**REQUIREMENTS**
Quote all of the material below word for word, line by line.

····················

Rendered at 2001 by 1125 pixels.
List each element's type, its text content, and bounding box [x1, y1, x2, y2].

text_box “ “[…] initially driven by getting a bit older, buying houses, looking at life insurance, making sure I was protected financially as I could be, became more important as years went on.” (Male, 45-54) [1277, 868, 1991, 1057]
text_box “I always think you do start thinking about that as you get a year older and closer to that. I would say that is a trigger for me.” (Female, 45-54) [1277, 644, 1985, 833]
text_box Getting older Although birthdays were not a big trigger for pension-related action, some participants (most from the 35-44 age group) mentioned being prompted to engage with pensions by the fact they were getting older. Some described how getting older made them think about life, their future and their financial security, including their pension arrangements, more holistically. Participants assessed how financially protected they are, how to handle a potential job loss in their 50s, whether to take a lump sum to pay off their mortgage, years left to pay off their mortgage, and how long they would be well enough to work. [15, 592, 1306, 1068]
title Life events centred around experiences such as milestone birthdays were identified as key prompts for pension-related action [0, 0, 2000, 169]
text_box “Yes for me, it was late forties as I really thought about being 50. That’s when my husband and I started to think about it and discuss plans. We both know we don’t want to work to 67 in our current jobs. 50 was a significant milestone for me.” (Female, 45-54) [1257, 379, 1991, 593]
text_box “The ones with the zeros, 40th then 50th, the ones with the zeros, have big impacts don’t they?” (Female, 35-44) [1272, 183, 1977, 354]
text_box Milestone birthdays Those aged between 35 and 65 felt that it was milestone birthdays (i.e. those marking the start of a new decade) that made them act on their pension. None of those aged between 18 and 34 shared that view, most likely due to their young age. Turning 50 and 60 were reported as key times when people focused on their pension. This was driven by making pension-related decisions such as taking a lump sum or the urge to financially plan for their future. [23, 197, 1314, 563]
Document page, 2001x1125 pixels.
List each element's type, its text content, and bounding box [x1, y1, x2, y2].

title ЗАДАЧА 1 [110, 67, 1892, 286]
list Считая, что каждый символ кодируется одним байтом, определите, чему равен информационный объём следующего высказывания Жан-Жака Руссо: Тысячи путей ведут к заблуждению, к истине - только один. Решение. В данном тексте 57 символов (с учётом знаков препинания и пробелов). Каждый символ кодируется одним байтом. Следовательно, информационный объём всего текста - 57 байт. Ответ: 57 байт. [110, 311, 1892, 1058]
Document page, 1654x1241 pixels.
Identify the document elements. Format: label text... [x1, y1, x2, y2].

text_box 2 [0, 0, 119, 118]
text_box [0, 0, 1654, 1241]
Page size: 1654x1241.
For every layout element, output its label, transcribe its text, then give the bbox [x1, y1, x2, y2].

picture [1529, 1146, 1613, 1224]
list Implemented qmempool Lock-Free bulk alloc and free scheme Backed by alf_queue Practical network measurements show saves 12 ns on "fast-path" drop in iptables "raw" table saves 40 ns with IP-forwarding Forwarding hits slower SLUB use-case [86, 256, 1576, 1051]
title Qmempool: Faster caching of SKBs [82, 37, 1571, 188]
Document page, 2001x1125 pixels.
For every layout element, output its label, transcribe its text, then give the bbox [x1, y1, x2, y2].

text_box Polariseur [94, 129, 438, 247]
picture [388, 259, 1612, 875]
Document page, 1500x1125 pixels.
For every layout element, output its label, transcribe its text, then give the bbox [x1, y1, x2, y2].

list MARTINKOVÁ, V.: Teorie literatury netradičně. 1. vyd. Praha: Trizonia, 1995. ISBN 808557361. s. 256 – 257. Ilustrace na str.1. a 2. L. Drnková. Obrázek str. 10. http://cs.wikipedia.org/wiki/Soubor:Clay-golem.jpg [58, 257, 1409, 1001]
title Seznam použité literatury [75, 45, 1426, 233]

····················

**THE ANSWER**
Rendered at 2001 by 1125 pixels.
List each element's type, its text content, and bounding box [x1, y1, x2, y2].

text_box “ “[…] initially driven by getting a bit older, buying houses, looking at life insurance, making sure I was protected financially as I could be, became more important as years went on.” (Male, 45-54) [1277, 868, 1991, 1057]
text_box “I always think you do start thinking about that as you get a year older and closer to that. I would say that is a trigger for me.” (Female, 45-54) [1277, 644, 1985, 833]
text_box Getting older Although birthdays were not a big trigger for pension-related action, some participants (most from the 35-44 age group) mentioned being prompted to engage with pensions by the fact they were getting older. Some described how getting older made them think about life, their future and their financial security, including their pension arrangements, more holistically. Participants assessed how financially protected they are, how to handle a potential job loss in their 50s, whether to take a lump sum to pay off their mortgage, years left to pay off their mortgage, and how long they would be well enough to work. [15, 592, 1306, 1068]
title Life events centred around experiences such as milestone birthdays were identified as key prompts for pension-related action [0, 0, 2000, 169]
text_box “Yes for me, it was late forties as I really thought about being 50. That’s when my husband and I started to think about it and discuss plans. We both know we don’t want to work to 67 in our current jobs. 50 was a significant milestone for me.” (Female, 45-54) [1257, 379, 1991, 593]
text_box “The ones with the zeros, 40th then 50th, the ones with the zeros, have big impacts don’t they?” (Female, 35-44) [1272, 183, 1977, 354]
text_box Milestone birthdays Those aged between 35 and 65 felt that it was milestone birthdays (i.e. those marking the start of a new decade) that made them act on their pension. None of those aged between 18 and 34 shared that view, most likely due to their young age. Turning 50 and 60 were reported as key times when people focused on their pension. This was driven by making pension-related decisions such as taking a lump sum or the urge to financially plan for their future. [23, 197, 1314, 563]
Document page, 2001x1125 pixels.
List each element's type, its text content, and bounding box [x1, y1, x2, y2].

title ЗАДАЧА 1 [110, 67, 1892, 286]
list Считая, что каждый символ кодируется одним байтом, определите, чему равен информационный объём следующего высказывания Жан-Жака Руссо: Тысячи путей ведут к заблуждению, к истине - только один. Решение. В данном тексте 57 символов (с учётом знаков препинания и пробелов). Каждый символ кодируется одним байтом. Следовательно, информационный объём всего текста - 57 байт. Ответ: 57 байт. [110, 311, 1892, 1058]
Document page, 1654x1241 pixels.
Identify the document elements. Format: label text... [x1, y1, x2, y2].

text_box 2 [0, 0, 119, 118]
text_box [0, 0, 1654, 1241]
Page size: 1654x1241.
For every layout element, output its label, transcribe its text, then give the bbox [x1, y1, x2, y2].

picture [1529, 1146, 1613, 1224]
list Implemented qmempool Lock-Free bulk alloc and free scheme Backed by alf_queue Practical network measurements show saves 12 ns on "fast-path" drop in iptables "raw" table saves 40 ns with IP-forwarding Forwarding hits slower SLUB use-case [86, 256, 1576, 1051]
title Qmempool: Faster caching of SKBs [82, 37, 1571, 188]
Document page, 2001x1125 pixels.
For every layout element, output its label, transcribe its text, then give the bbox [x1, y1, x2, y2].

text_box Polariseur [94, 129, 438, 247]
picture [388, 259, 1612, 875]
Document page, 1500x1125 pixels.
For every layout element, output its label, transcribe its text, then give the bbox [x1, y1, x2, y2].

list MARTINKOVÁ, V.: Teorie literatury netradičně. 1. vyd. Praha: Trizonia, 1995. ISBN 808557361. s. 256 – 257. Ilustrace na str.1. a 2. L. Drnková. Obrázek str. 10. http://cs.wikipedia.org/wiki/Soubor:Clay-golem.jpg [58, 257, 1409, 1001]
title Seznam použité literatury [75, 45, 1426, 233]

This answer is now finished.